Андрей помог снять Людмиле шубу. Чуть сутулился, широкоплечий, высокий. Повернул к свету смуглое, скуластое лицо. Нос широковатый, с горбинкой. Губы тонкие, глаза темные, какого цвета – и не разберешь сразу. «Гуран», короче: в роду непременно кто-то из бурят или тунгусов был…
Саша застыла у притолоки. Андрей взглянул коротко, и словно на фотопленке отразился её образ в его мозгу. Он умел так – раз взглянет, и потом без помех может рассматривать картинку, словно готовое цветное фото. На вид – старшеклассница. Лицо – в едва приметных конопушках, волосы русые собирает в пшеничный пучок. Худенькая, гибкая. Глаза – то ли серо-голубые, то ли зеленые. Нос вздернут чуток, губы по-детски припухлые. Кажется – ничего общего со старшей сестрой, и всё-таки сходство есть.
Вот эта Саша скоренько подхватила из рук Андрея тяжелую Людмилину сумку, засуетилась у стола, выкладывая склянки, заманчивые вкусности в консервных баночках, упаковках.
Мандариновый праздничный аромат поплыл по кухне. Его перебивал аппетитный запах колбасы, нарезаемый Сашей тонкими ломтиками. На плитке булькала лавровая с горошинами перца – в ожидании пельменей.
В разгар буйства запахов пришли мама с папой – зачем-то отлучались к соседям. Мама порывисто обняла старшую дочь, бережно – «будущего зятя». Папа крякал, говорил громко, порывался лишние шубейки с вешалки убрать, предлагал стол развернуть. Мама быстренько отправила его за холодцом, что стыл в бане.

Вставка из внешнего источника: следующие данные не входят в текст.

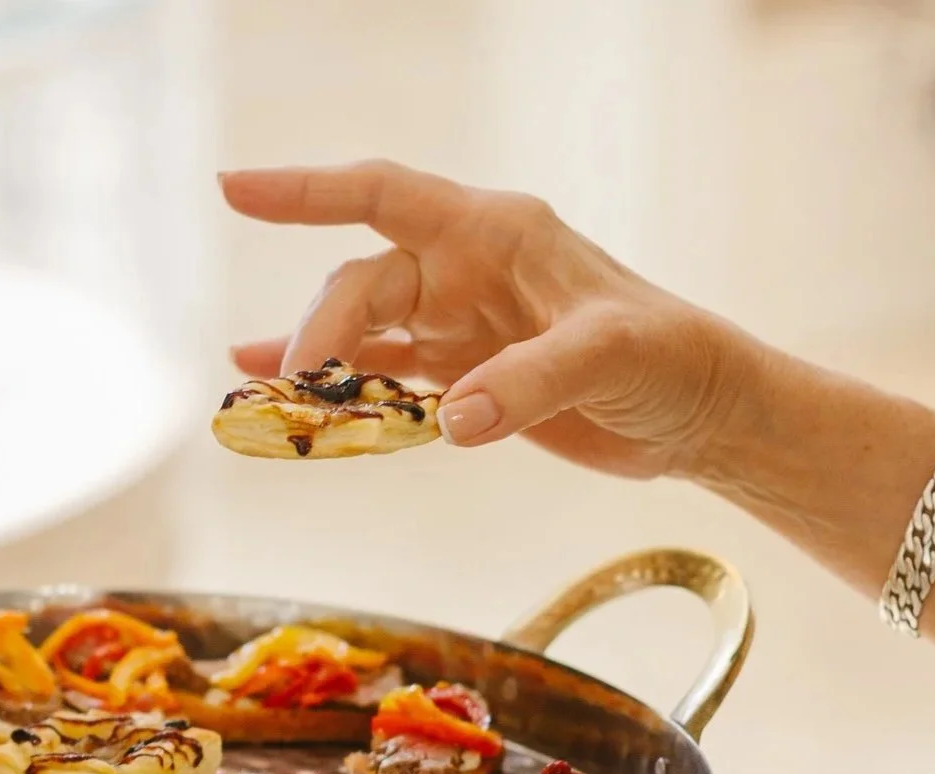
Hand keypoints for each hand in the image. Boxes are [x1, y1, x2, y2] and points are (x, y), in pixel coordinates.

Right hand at [221, 160, 769, 479]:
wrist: (700, 412)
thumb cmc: (670, 359)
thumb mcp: (608, 357)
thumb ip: (530, 384)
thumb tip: (451, 422)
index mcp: (495, 234)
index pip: (381, 196)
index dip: (306, 192)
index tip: (233, 190)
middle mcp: (467, 269)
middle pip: (363, 284)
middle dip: (320, 333)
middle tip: (299, 392)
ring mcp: (462, 322)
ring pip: (364, 331)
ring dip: (315, 362)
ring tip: (267, 402)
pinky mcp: (466, 375)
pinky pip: (383, 374)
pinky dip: (338, 388)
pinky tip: (285, 403)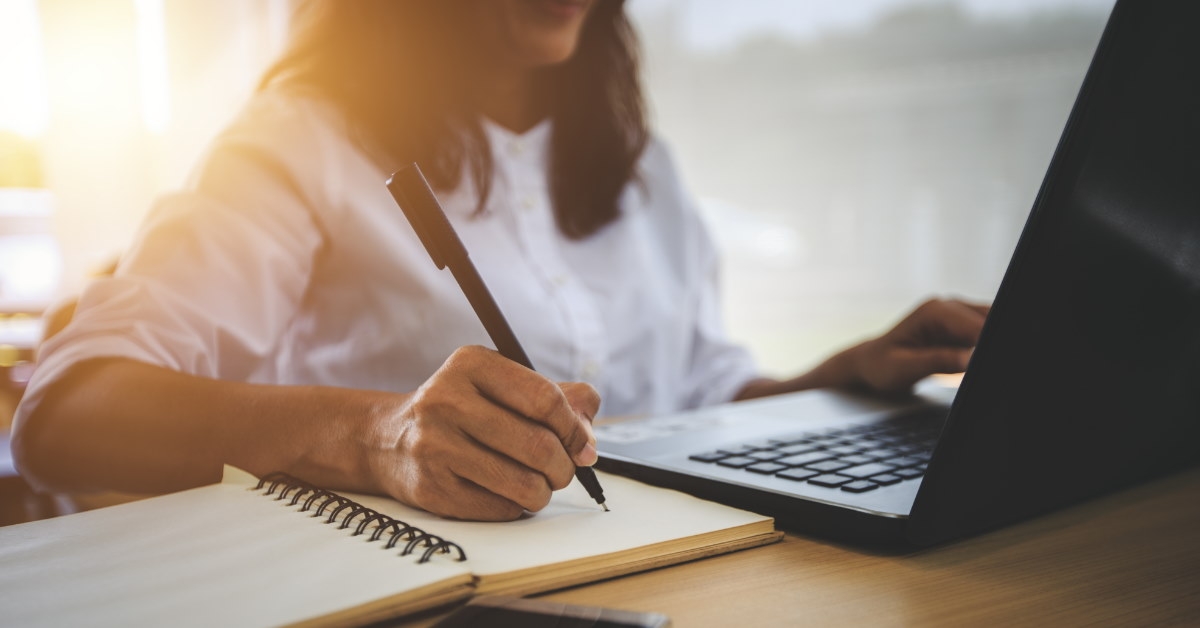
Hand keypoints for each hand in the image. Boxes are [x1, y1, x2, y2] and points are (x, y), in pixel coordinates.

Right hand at [372, 345, 599, 520]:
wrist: (388, 440)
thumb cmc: (462, 411)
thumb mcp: (502, 386)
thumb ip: (557, 398)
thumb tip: (589, 439)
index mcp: (471, 364)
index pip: (545, 399)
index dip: (575, 428)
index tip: (583, 445)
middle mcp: (446, 400)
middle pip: (538, 445)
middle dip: (564, 466)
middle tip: (563, 470)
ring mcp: (434, 446)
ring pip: (524, 484)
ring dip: (544, 491)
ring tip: (538, 484)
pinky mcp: (431, 488)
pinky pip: (501, 508)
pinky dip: (516, 505)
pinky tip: (505, 492)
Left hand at [847, 298, 989, 393]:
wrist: (872, 364)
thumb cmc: (882, 366)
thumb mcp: (904, 368)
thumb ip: (937, 361)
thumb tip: (969, 359)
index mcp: (934, 311)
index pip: (976, 325)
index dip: (988, 343)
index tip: (982, 360)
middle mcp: (948, 307)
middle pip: (989, 320)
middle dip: (991, 342)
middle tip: (977, 364)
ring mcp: (957, 316)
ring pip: (991, 324)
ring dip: (988, 345)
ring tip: (968, 365)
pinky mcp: (962, 329)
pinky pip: (985, 334)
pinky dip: (984, 347)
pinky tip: (973, 362)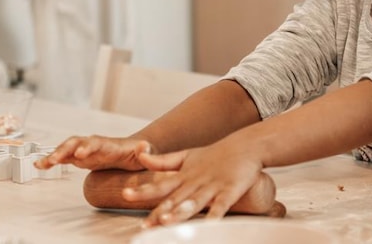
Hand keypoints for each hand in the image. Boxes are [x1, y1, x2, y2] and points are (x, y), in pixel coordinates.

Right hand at [33, 135, 152, 170]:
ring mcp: (86, 149)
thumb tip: (144, 146)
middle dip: (65, 150)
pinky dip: (52, 160)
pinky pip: (64, 157)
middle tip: (55, 160)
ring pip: (67, 148)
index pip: (97, 143)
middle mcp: (94, 144)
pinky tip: (39, 165)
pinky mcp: (80, 157)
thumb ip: (144, 150)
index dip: (88, 147)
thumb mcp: (146, 153)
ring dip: (55, 154)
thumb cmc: (138, 153)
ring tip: (41, 164)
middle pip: (77, 142)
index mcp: (110, 145)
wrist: (133, 152)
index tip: (80, 154)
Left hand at [123, 140, 263, 226]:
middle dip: (159, 211)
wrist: (245, 145)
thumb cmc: (214, 155)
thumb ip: (162, 161)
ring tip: (167, 221)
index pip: (160, 185)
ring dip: (181, 212)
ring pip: (194, 202)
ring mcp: (212, 186)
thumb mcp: (186, 156)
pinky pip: (221, 206)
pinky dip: (215, 215)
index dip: (144, 191)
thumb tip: (140, 156)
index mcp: (184, 176)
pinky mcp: (230, 191)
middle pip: (175, 198)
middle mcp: (195, 182)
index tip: (126, 194)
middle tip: (145, 223)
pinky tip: (209, 225)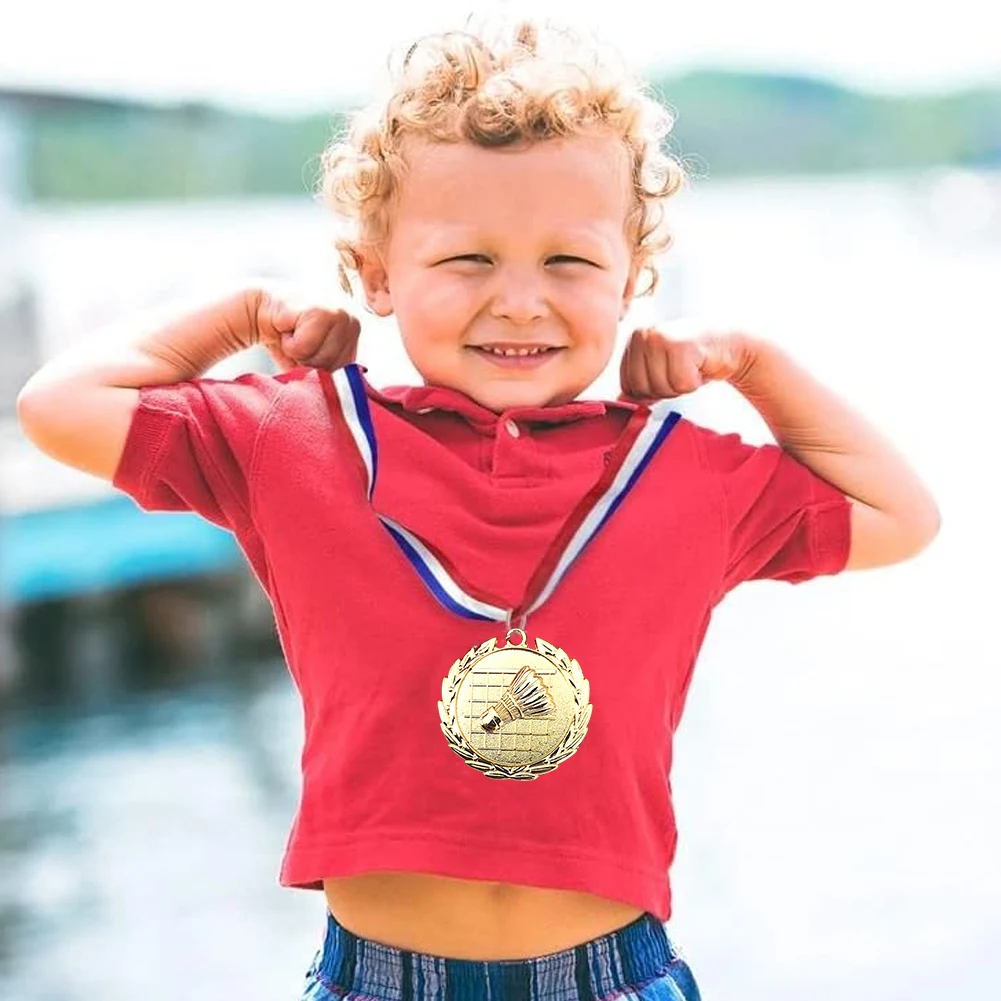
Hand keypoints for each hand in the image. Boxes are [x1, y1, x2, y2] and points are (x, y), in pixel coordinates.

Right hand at [251, 287, 360, 372]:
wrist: (259, 310)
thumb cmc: (287, 339)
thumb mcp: (314, 361)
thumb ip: (331, 375)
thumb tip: (337, 396)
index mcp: (355, 331)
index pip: (347, 373)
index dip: (321, 369)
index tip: (308, 350)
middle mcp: (353, 320)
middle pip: (335, 367)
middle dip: (309, 361)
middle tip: (298, 341)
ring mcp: (341, 312)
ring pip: (322, 358)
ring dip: (299, 353)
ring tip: (293, 334)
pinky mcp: (322, 311)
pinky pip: (306, 347)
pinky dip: (291, 344)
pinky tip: (288, 327)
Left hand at [618, 322, 755, 401]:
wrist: (729, 344)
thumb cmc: (694, 359)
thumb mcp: (660, 371)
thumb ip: (639, 384)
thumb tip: (620, 401)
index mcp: (634, 340)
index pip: (628, 387)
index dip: (650, 391)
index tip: (668, 374)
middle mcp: (643, 335)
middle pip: (642, 389)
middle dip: (665, 390)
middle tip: (682, 371)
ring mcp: (660, 339)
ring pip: (661, 388)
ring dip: (680, 386)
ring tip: (691, 367)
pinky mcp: (680, 346)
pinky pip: (681, 384)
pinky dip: (694, 382)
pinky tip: (700, 366)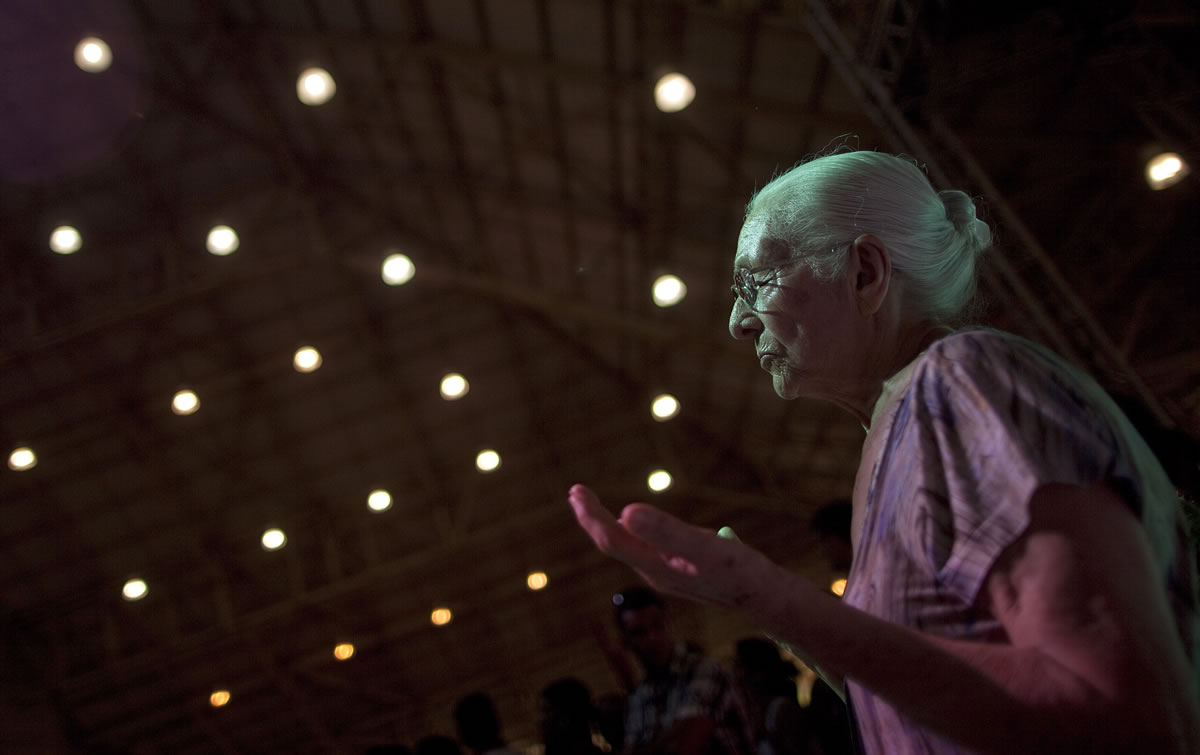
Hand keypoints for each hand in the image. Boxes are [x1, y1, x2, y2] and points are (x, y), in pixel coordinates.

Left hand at [567, 483, 774, 609]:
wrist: (767, 600)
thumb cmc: (740, 573)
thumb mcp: (705, 548)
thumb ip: (666, 531)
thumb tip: (625, 512)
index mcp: (655, 566)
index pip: (612, 538)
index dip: (592, 515)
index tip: (577, 491)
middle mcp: (655, 573)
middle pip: (614, 543)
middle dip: (592, 518)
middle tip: (575, 491)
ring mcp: (667, 574)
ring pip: (627, 547)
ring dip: (607, 525)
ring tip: (592, 505)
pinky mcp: (680, 572)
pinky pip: (643, 549)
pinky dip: (628, 532)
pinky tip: (631, 524)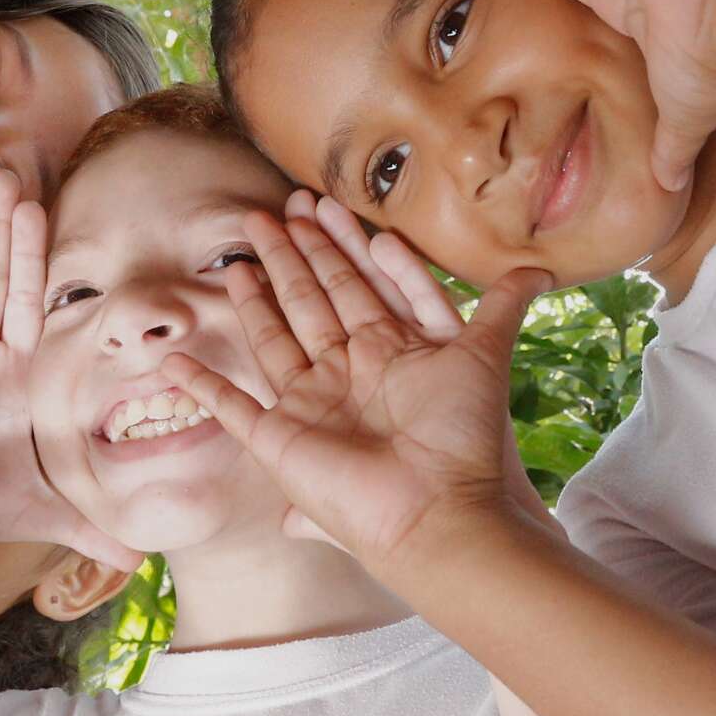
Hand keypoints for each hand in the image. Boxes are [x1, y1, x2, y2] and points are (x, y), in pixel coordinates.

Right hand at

… За столом сидели долго. Людмила рассказывала свои институтские новости, Андрей молчал и улыбался. Мама, наконец, не выдержала, и приступила к нему с расспросами, целый экзамен устроила. А Саша прыскала в ладошку, восторженно поглядывая на Андрея, что Людмиле не очень понравилось.
Оказалось, что Андрей – однокурсник Людмилы, учится в том же политехническом. До института в армии отслужил. А родители его – колхозники.
– Ты не говорил, – – удивленно вскинув тонкие брови, пропела Людмила.
– А ты и не спрашивала, – улыбаясь, ответил Андрей. И с тем же выражением лица повернулся к Саше:
– А Вы – учитесь, работаете?
Сашины глаза, почти черные оттого, что выпила рюмку, сияли, огромные, бездонные. Девушка то в упор глядела на него, то отводила глаза, и он засмотрелся на неё, и не мог взгляда отвести. Сашины локоны, золотые в электрическом свете, разметались по плечам. Саша чем-то неуловимо напоминала Людмилу, и была в ней красота, которую Андрей приметил не сразу. Не тщательно созданная с помощью косметики и прически, а – избыток жизни, который так и лился из глаз…
Сашина веселость вдруг исчезла куда-то, словно она ушла в свои мысли, и не понимала, что Андрей говорит ей, старалась не смотреть на него.
И услышала резкое, ироничное сестры:
– Александра у нас медичка, уколы в попу больным ставит.
И «медичка» в ее устах прозвучало как «дурочка».
Саша будто очнулась.
– Стемнело уже… Мам, ты сиди, корову я подою… Щас… – она встала, чуть не уронив стул. Вслед, как сквозь вату, донесся Людмилин смех.
В стайке тускло горела лампочка, сонно ворчали куры, паутина висела на бревенчатых, в проплешинах коры, стенах. Корова мерно жевала, вздыхала. Сонливостью и покоем веяло от ее теплого бока. Саша уткнулась головой в этот бок, доила не спеша и думала: «За что Люда со мной так? Ну и пусть. Андрей – жених Люды. Я не должна, не имею права ни улыбаться, ни разговаривать с ним».
Часть 3. Новогодняя ночь
Хмель выветрился, на улице морозный пар застревал в горле. На небо выползла круглая, неправдоподобно большая луна. «Новый год – и полнолуние! Надо же…». С этой мыслью Саша и зашла в дом.
Мама с Людмилой о чем-то переговаривались вполголоса на кухне. Папа с Андреем сидели на приземистом диванчике в комнате. Голубовато светился телевизор, звук был убавлен до бормочущего гудения, слов почти не разобрать.